Classify as 'Yes' if interpreters of index test results clearly do not know results of biopsy/histopathology.

Classify as 'No' if interpreters of index test results clearly know results of biopsy/histopathology.

Classify as 'Unclear' if study did not provide any information on whether interpreters of index tests were blinded to biopsy/histopathology.

Were the reference standard results interpreted without knowledge of the results of the index test?

Classify as 'Yes' if pathologists clearly do not know the index test results when interpreting biopsied tissues.

Classify as 'No' if pathologists know the results of index test results when interpreting biopsied tissues.

Classify as 'Unclear' if the study did not provide any information on whether the pathologists were blinded to the index test results.

Did all patients receive the same reference standard?

Classify as 'Yes' if the same reference standard was used in all participants.

Classify as 'No' if the same reference standard was not used in all participants.

Classify as 'Unclear' if it is unclear whether different reference standards were used.

Where multiple index tests were used, were the results of the second index test interpreted without knowledge of the results of the first index test?

Classify as 'Yes' if index test results were interpreted without knowledge.

Classify as 'No' if the index test results were interpreted with knowledge.

Classify as 'Unclear' if it is unclear whether the results of the second index test were interpreted without knowledge of the results of the first index test?

Were all patients included in the analysis?

Classify as 'Yes' if all patients were included in the analysis.

Classify as 'No' is only some patients were included in the analysis.

Classify as 'Unclear' if it is unclear whether all patients were included in the analysis. 

If a threshold was used, was it prespecified?

Classify as 'Yes' if the threshold was prespecified.

Classify as 'No' if the threshold was not prespecified.

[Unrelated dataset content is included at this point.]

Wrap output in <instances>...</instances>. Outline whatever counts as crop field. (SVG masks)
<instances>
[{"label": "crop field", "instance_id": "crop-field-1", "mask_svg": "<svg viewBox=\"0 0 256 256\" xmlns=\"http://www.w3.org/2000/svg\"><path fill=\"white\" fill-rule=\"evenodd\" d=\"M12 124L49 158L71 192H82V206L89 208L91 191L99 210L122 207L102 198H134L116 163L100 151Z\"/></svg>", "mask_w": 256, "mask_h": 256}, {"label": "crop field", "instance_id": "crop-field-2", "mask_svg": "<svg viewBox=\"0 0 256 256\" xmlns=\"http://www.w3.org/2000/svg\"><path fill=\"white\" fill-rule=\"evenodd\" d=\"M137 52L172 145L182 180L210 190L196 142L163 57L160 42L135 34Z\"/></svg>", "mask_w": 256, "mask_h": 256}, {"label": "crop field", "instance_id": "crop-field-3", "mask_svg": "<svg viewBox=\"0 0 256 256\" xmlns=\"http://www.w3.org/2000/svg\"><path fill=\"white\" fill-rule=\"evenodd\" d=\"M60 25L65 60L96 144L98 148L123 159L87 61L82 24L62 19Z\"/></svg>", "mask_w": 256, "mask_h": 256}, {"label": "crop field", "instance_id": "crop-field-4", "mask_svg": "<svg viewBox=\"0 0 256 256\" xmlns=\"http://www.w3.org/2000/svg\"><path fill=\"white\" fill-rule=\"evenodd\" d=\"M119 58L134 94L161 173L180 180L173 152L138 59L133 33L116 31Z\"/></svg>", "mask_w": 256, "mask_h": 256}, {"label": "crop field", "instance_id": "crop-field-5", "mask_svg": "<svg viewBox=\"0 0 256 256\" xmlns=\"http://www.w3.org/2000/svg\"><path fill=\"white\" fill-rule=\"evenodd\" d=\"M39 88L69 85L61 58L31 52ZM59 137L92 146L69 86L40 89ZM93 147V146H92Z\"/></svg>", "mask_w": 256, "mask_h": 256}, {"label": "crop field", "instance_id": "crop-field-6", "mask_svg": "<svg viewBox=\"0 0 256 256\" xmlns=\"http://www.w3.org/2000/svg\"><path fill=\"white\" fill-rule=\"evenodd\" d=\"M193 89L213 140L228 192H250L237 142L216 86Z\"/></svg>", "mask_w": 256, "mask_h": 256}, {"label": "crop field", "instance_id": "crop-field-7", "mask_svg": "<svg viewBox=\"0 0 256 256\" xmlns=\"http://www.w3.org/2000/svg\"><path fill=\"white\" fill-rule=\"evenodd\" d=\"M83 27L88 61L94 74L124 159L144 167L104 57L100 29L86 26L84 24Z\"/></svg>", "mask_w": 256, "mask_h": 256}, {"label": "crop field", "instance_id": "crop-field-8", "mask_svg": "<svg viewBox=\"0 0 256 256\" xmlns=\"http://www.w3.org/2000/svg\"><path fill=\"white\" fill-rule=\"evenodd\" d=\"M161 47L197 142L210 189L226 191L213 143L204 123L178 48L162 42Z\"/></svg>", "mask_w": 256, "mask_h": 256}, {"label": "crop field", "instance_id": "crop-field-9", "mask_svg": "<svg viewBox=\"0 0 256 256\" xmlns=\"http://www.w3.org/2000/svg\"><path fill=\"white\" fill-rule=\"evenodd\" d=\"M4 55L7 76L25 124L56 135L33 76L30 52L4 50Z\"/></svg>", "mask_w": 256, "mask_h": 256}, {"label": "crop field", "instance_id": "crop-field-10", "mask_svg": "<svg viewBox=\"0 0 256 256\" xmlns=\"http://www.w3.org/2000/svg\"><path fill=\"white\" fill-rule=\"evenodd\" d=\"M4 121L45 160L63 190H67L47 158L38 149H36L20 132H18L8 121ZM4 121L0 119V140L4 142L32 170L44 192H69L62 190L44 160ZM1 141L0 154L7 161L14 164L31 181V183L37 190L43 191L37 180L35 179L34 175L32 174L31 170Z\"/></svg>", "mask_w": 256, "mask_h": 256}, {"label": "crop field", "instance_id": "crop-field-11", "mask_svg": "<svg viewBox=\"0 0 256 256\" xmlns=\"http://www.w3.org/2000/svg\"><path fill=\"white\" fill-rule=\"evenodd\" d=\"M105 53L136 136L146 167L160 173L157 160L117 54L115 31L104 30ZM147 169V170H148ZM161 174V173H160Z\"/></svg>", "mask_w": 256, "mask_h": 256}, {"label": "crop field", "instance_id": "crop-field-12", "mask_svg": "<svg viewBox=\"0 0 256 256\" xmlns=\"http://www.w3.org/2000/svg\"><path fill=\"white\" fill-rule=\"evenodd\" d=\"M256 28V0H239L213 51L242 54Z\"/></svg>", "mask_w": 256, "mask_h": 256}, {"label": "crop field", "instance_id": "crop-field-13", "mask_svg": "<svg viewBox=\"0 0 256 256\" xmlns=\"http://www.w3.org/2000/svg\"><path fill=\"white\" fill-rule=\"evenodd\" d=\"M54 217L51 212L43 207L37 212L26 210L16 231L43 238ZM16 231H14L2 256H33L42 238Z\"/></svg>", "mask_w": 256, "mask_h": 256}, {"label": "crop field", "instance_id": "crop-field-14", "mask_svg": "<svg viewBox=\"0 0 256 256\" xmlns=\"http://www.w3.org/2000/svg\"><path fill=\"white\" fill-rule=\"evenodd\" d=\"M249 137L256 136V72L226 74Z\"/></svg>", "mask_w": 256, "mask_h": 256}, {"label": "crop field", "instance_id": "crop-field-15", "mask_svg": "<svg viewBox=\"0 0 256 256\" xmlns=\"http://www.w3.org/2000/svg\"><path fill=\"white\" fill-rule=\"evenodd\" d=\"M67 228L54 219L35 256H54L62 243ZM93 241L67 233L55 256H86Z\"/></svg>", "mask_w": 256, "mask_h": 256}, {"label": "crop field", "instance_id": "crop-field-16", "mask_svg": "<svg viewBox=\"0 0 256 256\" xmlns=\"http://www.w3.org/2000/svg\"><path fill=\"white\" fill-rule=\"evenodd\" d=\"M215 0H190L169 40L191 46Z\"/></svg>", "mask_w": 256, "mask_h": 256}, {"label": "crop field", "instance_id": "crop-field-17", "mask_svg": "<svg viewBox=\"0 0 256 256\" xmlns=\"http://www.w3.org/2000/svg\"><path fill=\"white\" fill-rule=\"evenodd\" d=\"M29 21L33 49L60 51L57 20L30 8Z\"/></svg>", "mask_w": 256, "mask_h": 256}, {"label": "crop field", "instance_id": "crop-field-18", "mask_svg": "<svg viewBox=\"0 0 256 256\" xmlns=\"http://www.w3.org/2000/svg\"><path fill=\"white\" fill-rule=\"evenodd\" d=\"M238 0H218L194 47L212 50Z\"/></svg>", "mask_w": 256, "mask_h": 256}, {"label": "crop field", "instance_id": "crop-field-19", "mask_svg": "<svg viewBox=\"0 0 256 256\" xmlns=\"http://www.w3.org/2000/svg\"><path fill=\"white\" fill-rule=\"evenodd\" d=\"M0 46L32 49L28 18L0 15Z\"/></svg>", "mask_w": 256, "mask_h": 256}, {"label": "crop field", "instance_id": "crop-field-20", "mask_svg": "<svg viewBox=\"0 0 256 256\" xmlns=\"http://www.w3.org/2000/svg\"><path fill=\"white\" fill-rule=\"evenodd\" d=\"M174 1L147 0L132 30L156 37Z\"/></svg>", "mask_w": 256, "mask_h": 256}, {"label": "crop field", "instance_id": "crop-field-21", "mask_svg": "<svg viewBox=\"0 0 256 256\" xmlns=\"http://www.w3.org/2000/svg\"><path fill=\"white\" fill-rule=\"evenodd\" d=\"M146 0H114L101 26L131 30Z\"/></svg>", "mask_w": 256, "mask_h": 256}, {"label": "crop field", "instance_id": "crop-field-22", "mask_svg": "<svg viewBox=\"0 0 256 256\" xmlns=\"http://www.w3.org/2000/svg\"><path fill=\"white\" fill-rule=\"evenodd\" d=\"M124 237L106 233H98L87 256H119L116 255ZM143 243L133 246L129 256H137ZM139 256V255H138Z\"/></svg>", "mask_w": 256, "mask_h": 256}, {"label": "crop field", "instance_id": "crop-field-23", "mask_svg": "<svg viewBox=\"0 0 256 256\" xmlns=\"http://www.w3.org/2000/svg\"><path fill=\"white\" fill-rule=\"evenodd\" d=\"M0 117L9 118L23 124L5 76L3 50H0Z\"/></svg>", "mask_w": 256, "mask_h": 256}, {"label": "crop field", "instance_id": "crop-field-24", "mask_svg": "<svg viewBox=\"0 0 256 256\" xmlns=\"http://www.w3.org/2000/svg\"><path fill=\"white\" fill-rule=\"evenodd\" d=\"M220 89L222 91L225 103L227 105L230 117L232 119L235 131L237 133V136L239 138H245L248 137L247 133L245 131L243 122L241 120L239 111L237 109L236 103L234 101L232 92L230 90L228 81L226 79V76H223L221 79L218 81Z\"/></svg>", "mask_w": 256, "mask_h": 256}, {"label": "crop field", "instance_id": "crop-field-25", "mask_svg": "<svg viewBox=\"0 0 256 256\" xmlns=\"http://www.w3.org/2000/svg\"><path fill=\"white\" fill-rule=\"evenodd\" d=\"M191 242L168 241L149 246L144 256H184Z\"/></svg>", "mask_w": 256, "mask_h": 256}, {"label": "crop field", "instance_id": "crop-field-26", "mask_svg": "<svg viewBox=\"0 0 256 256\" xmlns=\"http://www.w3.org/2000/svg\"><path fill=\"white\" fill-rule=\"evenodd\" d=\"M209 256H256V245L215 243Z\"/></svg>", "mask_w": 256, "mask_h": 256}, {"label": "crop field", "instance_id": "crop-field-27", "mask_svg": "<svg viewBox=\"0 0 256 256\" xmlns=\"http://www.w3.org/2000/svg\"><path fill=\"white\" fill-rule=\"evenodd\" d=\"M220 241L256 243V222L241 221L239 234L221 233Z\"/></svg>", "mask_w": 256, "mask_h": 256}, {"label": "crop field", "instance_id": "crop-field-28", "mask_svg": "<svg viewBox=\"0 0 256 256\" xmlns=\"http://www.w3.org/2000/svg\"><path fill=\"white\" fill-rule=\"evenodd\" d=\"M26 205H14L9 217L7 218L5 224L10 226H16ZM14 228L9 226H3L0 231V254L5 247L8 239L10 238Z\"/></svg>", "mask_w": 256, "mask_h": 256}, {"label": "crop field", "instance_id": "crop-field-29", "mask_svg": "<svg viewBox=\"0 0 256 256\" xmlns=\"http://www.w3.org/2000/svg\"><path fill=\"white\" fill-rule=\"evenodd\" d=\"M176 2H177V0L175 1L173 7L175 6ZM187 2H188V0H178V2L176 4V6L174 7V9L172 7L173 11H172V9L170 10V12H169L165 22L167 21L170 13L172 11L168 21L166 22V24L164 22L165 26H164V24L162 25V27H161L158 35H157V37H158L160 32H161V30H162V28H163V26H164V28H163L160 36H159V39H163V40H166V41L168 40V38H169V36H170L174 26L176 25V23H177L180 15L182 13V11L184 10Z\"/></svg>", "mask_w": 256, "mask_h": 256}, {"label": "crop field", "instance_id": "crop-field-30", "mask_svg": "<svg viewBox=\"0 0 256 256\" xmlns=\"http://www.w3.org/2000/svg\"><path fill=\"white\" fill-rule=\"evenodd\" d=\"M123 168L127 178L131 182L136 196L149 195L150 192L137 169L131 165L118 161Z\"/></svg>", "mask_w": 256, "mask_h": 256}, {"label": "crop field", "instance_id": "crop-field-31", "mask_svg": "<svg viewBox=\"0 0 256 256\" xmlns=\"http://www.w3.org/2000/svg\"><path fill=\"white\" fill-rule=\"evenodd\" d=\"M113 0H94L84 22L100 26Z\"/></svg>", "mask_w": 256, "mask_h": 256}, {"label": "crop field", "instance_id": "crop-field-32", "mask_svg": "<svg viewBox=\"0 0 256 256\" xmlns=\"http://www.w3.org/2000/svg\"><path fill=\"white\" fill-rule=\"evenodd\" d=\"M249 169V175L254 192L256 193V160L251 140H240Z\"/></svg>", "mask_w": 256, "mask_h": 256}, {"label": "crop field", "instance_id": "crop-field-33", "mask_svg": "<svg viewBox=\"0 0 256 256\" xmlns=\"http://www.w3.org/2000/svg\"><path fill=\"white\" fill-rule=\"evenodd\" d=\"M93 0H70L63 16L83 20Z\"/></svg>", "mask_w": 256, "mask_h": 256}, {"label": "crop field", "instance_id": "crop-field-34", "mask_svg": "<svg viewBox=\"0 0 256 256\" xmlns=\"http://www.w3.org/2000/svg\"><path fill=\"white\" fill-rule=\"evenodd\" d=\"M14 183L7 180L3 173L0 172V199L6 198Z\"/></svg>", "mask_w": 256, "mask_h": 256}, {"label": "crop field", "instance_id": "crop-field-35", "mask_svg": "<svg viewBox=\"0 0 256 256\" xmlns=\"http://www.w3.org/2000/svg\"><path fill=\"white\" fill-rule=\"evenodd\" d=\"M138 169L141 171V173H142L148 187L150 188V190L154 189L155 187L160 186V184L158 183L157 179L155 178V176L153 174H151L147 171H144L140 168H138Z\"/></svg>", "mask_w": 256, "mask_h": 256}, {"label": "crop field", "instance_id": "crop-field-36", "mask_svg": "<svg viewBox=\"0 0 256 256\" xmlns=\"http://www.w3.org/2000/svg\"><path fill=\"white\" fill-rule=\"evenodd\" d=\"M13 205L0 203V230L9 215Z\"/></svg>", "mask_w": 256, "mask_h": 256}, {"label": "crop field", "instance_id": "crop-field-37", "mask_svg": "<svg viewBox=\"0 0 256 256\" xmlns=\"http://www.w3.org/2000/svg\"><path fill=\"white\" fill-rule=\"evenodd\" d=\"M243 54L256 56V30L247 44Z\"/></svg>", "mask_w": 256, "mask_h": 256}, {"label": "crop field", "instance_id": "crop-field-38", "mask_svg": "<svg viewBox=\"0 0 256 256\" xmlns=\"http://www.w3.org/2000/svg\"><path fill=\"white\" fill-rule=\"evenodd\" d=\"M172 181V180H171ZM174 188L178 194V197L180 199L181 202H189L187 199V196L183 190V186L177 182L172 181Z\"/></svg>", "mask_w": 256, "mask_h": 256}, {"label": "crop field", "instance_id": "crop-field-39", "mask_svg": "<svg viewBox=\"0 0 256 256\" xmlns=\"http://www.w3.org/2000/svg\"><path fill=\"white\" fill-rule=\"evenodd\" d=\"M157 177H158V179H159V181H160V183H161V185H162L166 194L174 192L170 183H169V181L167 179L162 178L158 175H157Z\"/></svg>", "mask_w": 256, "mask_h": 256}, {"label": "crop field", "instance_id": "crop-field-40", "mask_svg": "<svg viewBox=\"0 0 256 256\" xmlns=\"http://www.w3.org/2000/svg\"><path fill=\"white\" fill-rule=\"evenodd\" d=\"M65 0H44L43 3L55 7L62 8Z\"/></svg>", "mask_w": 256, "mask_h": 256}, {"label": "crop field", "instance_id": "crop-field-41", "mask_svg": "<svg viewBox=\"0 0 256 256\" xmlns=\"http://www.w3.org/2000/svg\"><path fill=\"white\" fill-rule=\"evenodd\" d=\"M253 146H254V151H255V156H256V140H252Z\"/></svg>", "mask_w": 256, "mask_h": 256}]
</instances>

Classify as 'Unclear' if it is unclear whether the threshold was prespecified.

Were any conflicts of interest stated?

Classify as 'Yes' if the study declared no conflict of interest.

Classify as 'No' if the study if the study declared a conflict of interest.

Classify as 'Unclear' there was no information on conflict of interest.

Risk of bias: High/Low/Unclear

Could the selection of patients have introduced bias?

Could the conduct or interpretation of the index test have introduced bias?      

Could the reference standard, its conduct, or its interpretation have introduced bias?

Could the patient flow have introduced bias? 

Concerns regarding applicability: High/Low/Unclear

Are there concerns that the included patients do not match the review question?

Are there concerns that the index test, its conduct, or interpretation differ from the review question?

Are there concerns that the target condition as defined by the reference standard does not match the review question?